Failure to Protect Residents from Abuse and Neglect
Summary
The facility failed to protect a resident's right to be free from sexual abuse by a visitor. In late November or early December 2023, the resident's daughter informed the facility that a male visitor was upsetting the resident and requested that he not be allowed to visit. The staff member advised the daughter to come to the facility to complete paperwork, but the male visitor returned in early December and visited the resident at the nurses' desk. On December 21, 2023, a CNA witnessed the male visitor fondling the resident's breast. The facility did not have a policy or procedure for screening visitors or providing supervision during visits. The male visitor was later identified as a registered sex offender. The facility's noncompliance was determined to have caused, or was likely to cause, serious injury, harm, impairment, or death to residents, resulting in an Immediate Jeopardy (IJ) situation that continued until June 3, 2024, when corrective actions were verified to have been implemented. The facility also failed to protect another resident's right to be free from physical abuse by another resident. On April 14, 2024, one resident accused another of stealing a TV remote and hit the other resident on the left knee. The incident was reported, and the investigation revealed that physical abuse had occurred. The affected resident did not sustain any injuries, but the incident was classified as physical abuse. Additionally, the facility failed to protect a resident with a history of substance abuse from neglect. A CNA gave the resident a medication, Klonopin, from her personal prescription. The facility had not provided training to staff on how to deescalate situations involving residents with substance abuse. The resident had a history of substance abuse, and the facility did not have a care plan in place to address this issue. The CNA was aware that she was not to administer medication to any resident in the facility, and the incident was reported to the local police department, ombudsman, and state authorities.
Removal Plan
- Visitor was immediately removed from the center and resident's safety ensured.
- Administrator reported incident to AP.
- Residents responsible party was notified of the incident and responded to the center.
- Local Law Enforcement Department was notified and responded to the center.

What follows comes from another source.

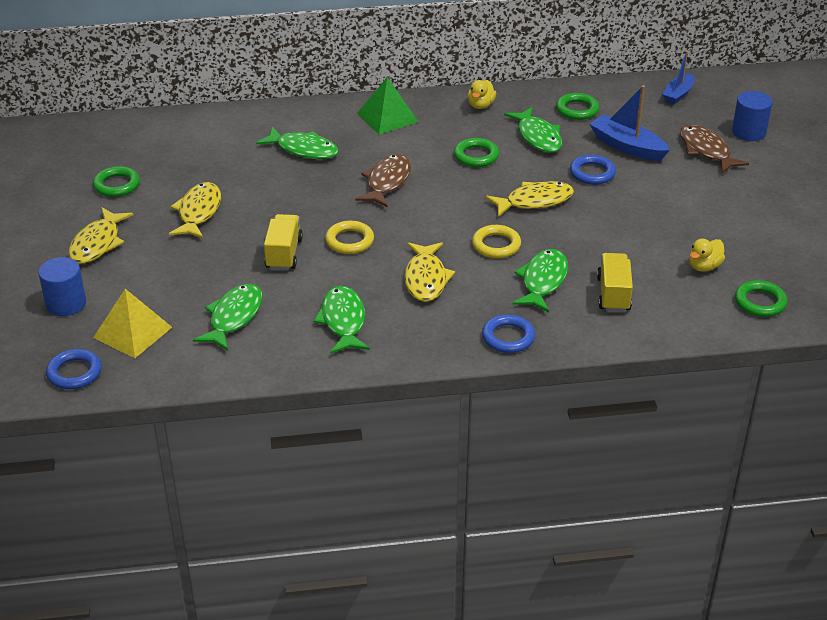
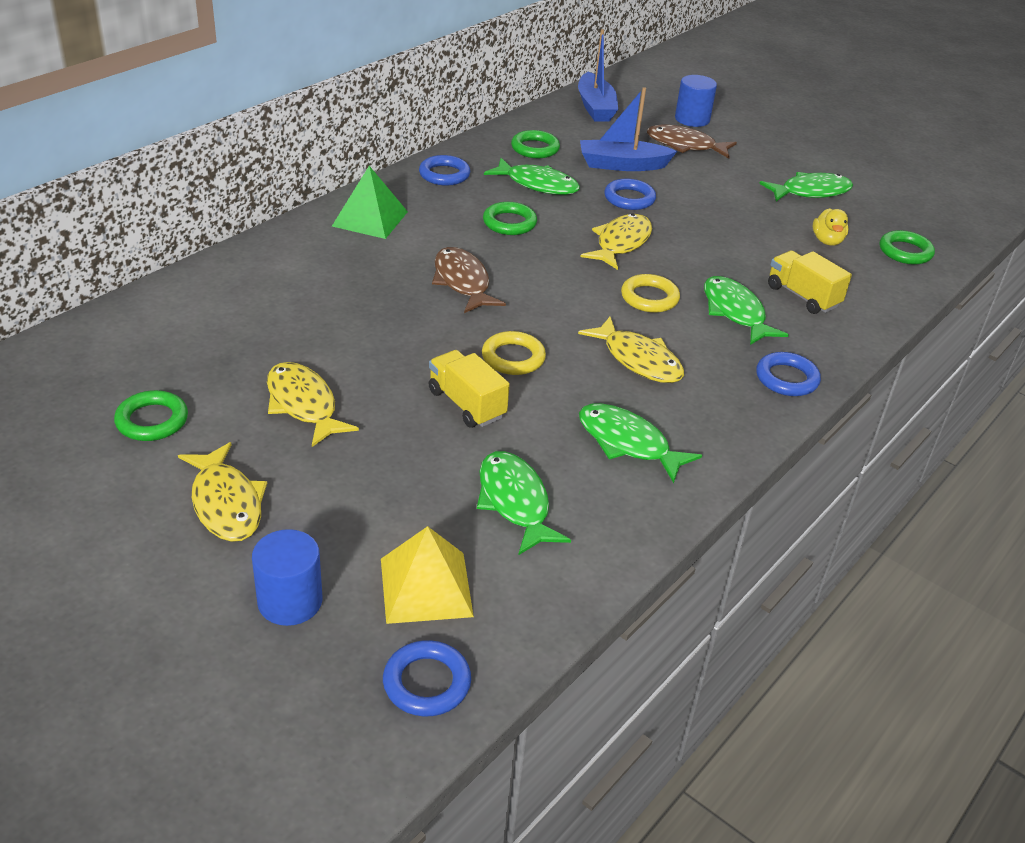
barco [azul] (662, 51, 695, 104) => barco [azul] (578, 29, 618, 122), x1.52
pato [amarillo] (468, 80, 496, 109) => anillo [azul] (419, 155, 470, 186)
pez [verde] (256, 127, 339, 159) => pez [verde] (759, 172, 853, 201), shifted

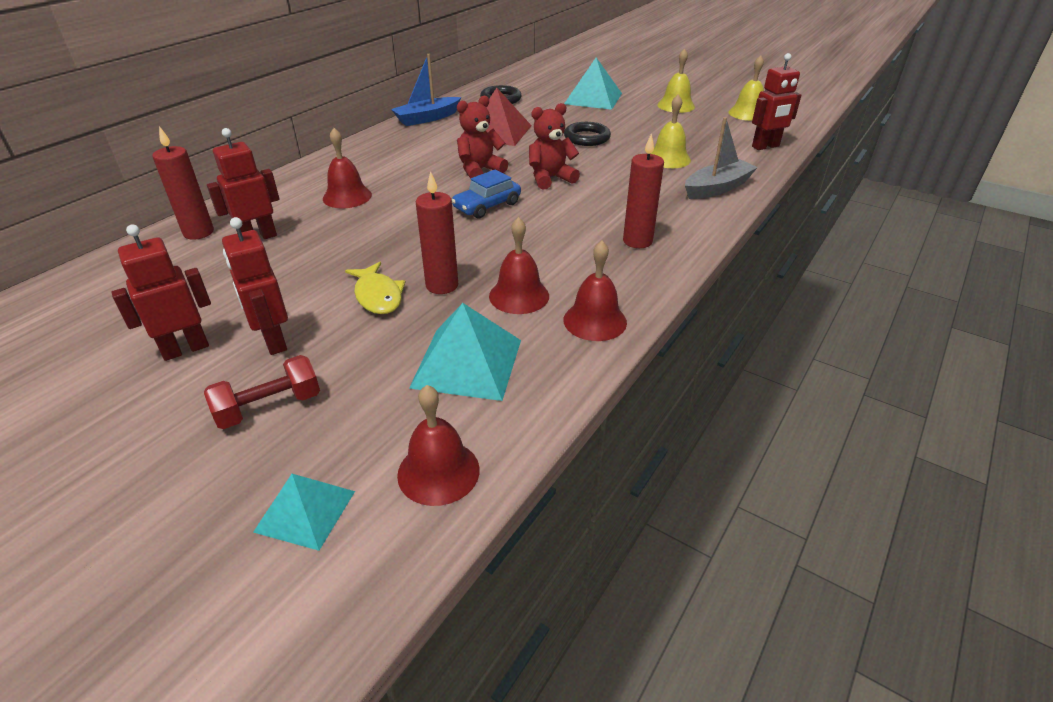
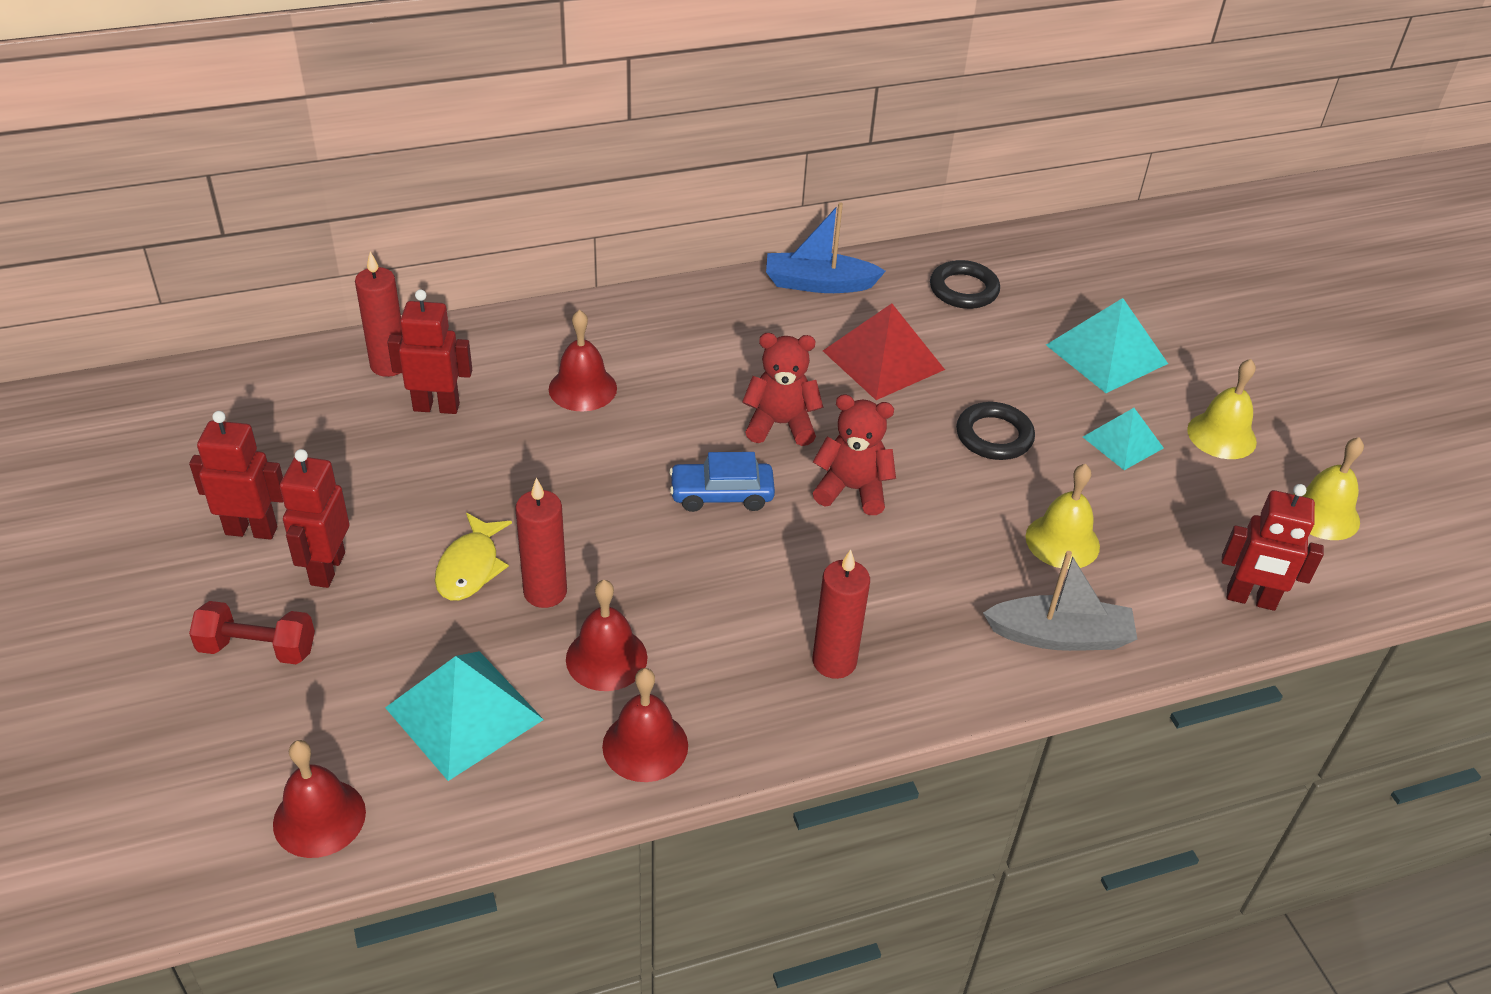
pirámide [turquesa] (253, 474, 355, 551) => pirámide [turquesa] (1083, 408, 1164, 470), shifted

- The facility County Sheriff Department was notified and responded to the center.
- Facility medical director was notified of the incident.
- RI #27 was assessed by charge nurse and no injuries were noted.
- All patients/residents with a BIMS of 8 and above were interviewed by Activities Director and no patient/right reported ever being abused by a staff member, patient/resident or visitor.
- A full body audit was completed by the charge nurse on all patients/residents with a BIMS of 7 and below and no injuries noted.
- Abuse in-services initiated including sexual, physical, verbal, psychosocial, financial, misappropriation of resident's funds, abandonment, and neglect, as well as practices, including reporting requirements, and notifying the Abuse Coordinator/Administrator immediately regarding any allegation of abuse. This abuse education was provided by the director of nursing to all staff, with 126 out of 132 staff educated.
- HH Health Systems Director of Operations provided education to the facility's administrator and Director of Nursing.
- The Director of Nursing provided education to 126 out of 132. This inservice was provided for nurses, certified nursing assistants, department leaders/management, contract therapy services, housekeeping services and dietary services. All staff will be in-service prior to start of shift.
- All staff that did not receive the in-service will be denied access from clocking into the facility. These staff have been notified either by voice mail or text send to their cellular devices. This notification states that they are not permitted to work until receiving the mandated abuse education per the Director of Nursing.
- The Abuse Coordinator will hold weekly in services on reporting and identifying abuse to the Department Managers for four weeks, then monthly thereafter. The Department Manager will provide in-services on reporting and identifying abuse with their staff weekly for four weeks, then monthly thereafter. An attendance sheet will be maintained on each in-service to ensure full staff compliance. All attendance sheets will be given to the Abuse Coordinator/Administrator.
- A Receptionist/Door Greeter position will allow for closer monitoring of visitors to the facility. This position will be occupied 7 days per week for 12 hours per day. The receptionist will be responsible for ensuring guest sign in/out. A Restricted Visitor List of people not allowed in facility will be located at the Receptionist Desk that includes photos, if available, general identification information of unwanted guest. If anyone on the list tries to enter the building, the receptionist will be trained to not allow them to enter the building. If the visitor refuses to comply, the local police department will be notified.
- After hours the front doors will be locked and the charge nurse or designee will be responsible for monitoring entrance into the facility. They will ensure visitors sign into the Guest Registry and screen visitors to confirm they are not on the Resident Visitor List. If the visitor is restricted, the Charge Nurse or designee will inform them they are not permitted in the facility. If the visitor does not comply with leaving premises, the local police will be notified.
- Residents Council meeting conducted provided education to residents on facility abuse policy and reporting process. All patient/residents reported they feel safe at the center.